The answer is software. An awful lot of software, including all major OSes, has been written around the assumption that they're running on an SMP environment. Take away the SMP, and we'd have to re-write literally everything.
There are now various sage commentators beginning to wonder in articles whether SMP is in fact a dead end, and that we should start worrying about how to get out of that dead end. I think that it won't happen for a good long while yet; the CPU manufacturers have likely got a few more tricks to play to get ever increasing performance, and whilst that keeps being delivered no one will want to suffer the pain of software incompatibility. Security is another reason to avoid SMP - Meltdown and Spectre exploit weaknesses in the way SMP has been synthesised - but I'd guess that whilst other mitigations (however distasteful) are available security alone will not be sufficient reason to ditch SMP.
"Why not just let the caches get incoherent, and require the software to issue a special instruction when it wants to share something?" Why not, indeed? We have been there before. Transputers (1980s, early 1990s) implemented Communicating Sequential Processes (CSP), where if the application needed a different CPU to process some data, the application would have to purposefully transfer data to that CPU. The transfers are (in CSP speak) through "Channels", which are more like network sockets or IPC pipes and not at all like shared memory spaces.
CSP is having something of a resurgence - as a multiprocessing paradigm it has some very beneficial features - and languages such as Go, Rust, Erlang implement it. The thing about those languages' implementations of CSP is that they're having to synthesise CSP on top of an SMP environment, which in turn is synthesised on top of an electronic architecture much more reminiscent of Transputers!
Having had a lot of experience with CSP, my view is that every multi-process piece of software should use CSP; it's a lot more reliable. The "performance hit" of "copying" data (which is what you have to do to do CSP properly on top of SMP) isn't so bad; it's about the same amount of traffic over the cache-coherency connections to copy data from one CPU to another as it is to access the data in an SMP-like way.

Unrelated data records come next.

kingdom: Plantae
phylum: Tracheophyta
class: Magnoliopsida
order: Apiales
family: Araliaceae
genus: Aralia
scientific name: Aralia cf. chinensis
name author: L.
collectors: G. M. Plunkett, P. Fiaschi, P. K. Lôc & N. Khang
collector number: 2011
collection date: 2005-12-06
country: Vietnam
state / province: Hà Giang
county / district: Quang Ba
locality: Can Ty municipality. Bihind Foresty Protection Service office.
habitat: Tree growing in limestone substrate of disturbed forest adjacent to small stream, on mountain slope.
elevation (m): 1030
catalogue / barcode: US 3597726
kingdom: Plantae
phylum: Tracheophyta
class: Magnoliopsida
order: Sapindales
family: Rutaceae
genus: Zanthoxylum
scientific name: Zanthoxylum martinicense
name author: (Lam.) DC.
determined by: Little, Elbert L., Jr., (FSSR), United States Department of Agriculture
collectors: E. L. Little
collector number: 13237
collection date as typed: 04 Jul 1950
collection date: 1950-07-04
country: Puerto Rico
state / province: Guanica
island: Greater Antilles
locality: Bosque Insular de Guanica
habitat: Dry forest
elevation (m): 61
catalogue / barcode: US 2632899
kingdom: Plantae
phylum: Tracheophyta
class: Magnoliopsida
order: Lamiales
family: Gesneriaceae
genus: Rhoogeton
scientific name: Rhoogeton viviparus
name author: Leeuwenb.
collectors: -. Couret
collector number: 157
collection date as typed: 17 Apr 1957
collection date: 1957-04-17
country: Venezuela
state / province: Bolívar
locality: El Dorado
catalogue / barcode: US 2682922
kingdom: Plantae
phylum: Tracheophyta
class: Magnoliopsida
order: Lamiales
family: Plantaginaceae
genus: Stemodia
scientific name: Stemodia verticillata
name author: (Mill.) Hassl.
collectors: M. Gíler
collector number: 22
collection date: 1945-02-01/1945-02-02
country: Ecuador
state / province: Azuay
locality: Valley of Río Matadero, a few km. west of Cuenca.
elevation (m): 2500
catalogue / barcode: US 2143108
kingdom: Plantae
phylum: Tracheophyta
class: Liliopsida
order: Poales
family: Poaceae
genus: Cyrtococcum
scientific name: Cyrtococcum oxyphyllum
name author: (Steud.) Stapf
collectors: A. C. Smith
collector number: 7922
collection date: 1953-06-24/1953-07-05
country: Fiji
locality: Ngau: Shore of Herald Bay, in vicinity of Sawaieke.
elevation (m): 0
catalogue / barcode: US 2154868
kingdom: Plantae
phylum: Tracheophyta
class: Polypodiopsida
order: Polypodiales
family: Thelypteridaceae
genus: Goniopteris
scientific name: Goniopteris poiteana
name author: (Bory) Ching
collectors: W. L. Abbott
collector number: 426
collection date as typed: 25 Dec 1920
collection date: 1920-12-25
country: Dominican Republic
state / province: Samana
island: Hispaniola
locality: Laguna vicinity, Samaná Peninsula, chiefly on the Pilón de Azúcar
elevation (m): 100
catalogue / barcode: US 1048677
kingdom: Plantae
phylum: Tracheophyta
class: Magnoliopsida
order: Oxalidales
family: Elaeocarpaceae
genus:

Rust is very interesting, because with it's syntax strongly expressing data ownership I suspect that it doesn't have to copy data to implement CSP, it can transfer ownership between threads (processes). Thus it may be getting the benefits of CSP, but without having to copy the data. Therefore it could be very efficient CSP, even if every thread is running on a CPU single core. I've not yet explored Rust deeply enough to know that that is what it's doing, but I have hopes.
On of the nice things about CSP is that with Channels being like network sockets or IPC pipes, one can readily implement CSP across actual network sockets. Raw sockets are not in themselves ideal - they're asynchronous and so more akin to Actor Model (as is ZeroMQ). Actor Model is fairly OK - and I've used it - but it's not as guarateed devoid of runtime problems as CSP is. So one has to implement the CSP bit oneself or find a library. However, with that in place CSP becomes a software architecture that can more easily span arbitrary networks of computers without having to change the software architecture; a local channel and a network channel are "the same", except the network one is a bit slower.
It's a lot harder to take a multithreaded piece of software that assumes SMP, uses semaphores, etc to scale up across multiple machines on a network. In fact, it can't, and has to be re-written.
More recently than Transputers, the Cell processor (Playstation 3 fame) was a multi-core device that did exactly as you suggest. It had a single CPU core, and 8 SPE maths cores each with 255k on-chip core-speed static RAM. To use the SPEs you had to write software to ships code and data in and out of that 256k (there was a monster-fast internal ring bus for doing this, and a very fast external memory interface). The result was that, with the right developer, very good results could be attained.
It took Intel about a further 10 years to usefully get x64 up to about the same performance; adding in a Fused Multply-Add instruction into SSE was what finally got them there, an instruction they'd been keeping in Itanium's repetoire in the vain hope of boosting its appeal. Cell (the SPEs were based in the PowerPC equivalent of SSE - Altivec) had had an FMA instruction from the get-go.